Mais que sa peine est facile et légère !
Du bonheur qui n’est plus il n’a point à rougir :
Sans trouble, sur un lit de mousse ou de fougère,
Quand la nuit vient, il peut dormir.
Que de riches pasteurs lui porteraient envie !
Combien voudraient donner les plus nombreux troupeaux,
La houlette, la bergerie,
Pour une nuit d’un doux repos !
Et moi, d’amis aussi je fus environnée ;
Mon avenir alors était brillant et sûr :
Vieux berger, comme toi je suis abandonnée ;
Le songe est dissipé… mais le réveil est pur.

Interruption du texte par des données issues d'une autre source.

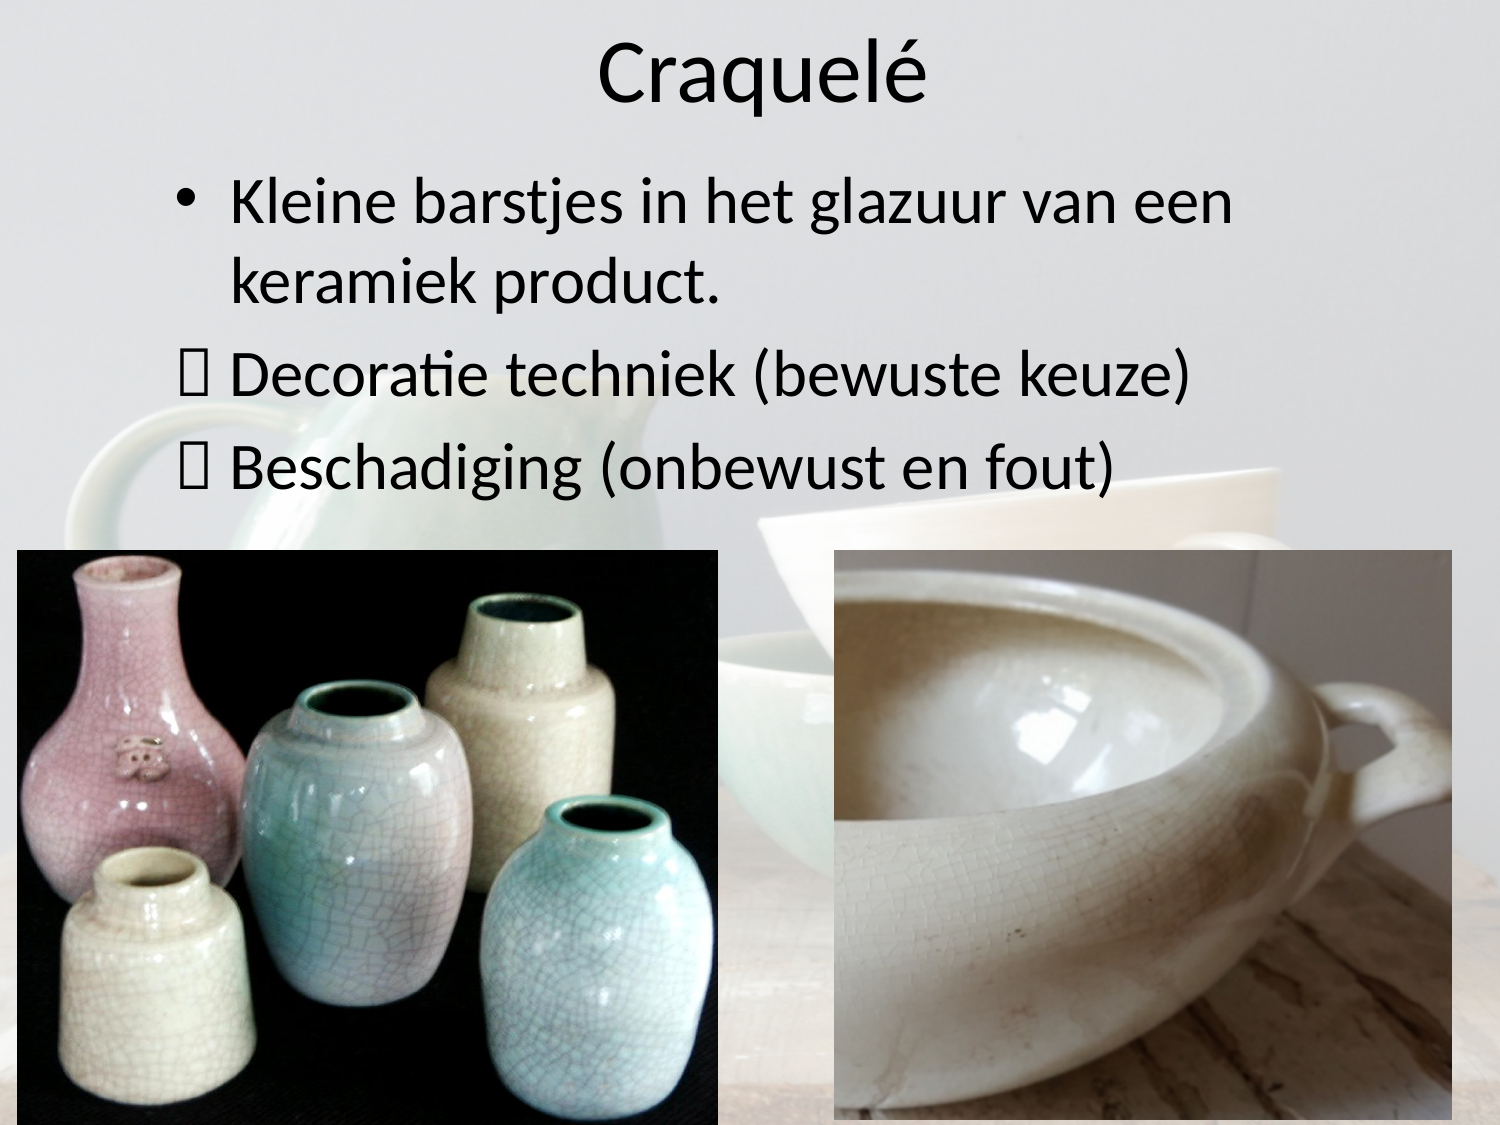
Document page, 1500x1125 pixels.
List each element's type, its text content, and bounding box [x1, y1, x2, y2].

Me voici devant la chapelle
Où mon cœur sans détour jura ses premiers vœux :
Déjà mon cœur n’est plus heureux ;
Mais à ses vœux trahis il est encor fidèle.
J’y déposai, l’autre printemps,
Une fraîche couronne, aujourd’hui desséchée…
Cette chapelle, hélas ! dans les ronces cachée,
N’est-elle plus l’amour des simples habitans ?
Seule, j’y ferai ma prière :
Mon sort, je le sais trop, me défend d’espérer :
Eh bien ! sans espérance, à genoux sur la pierre,
J’aurai du moins la douceur de pleurer.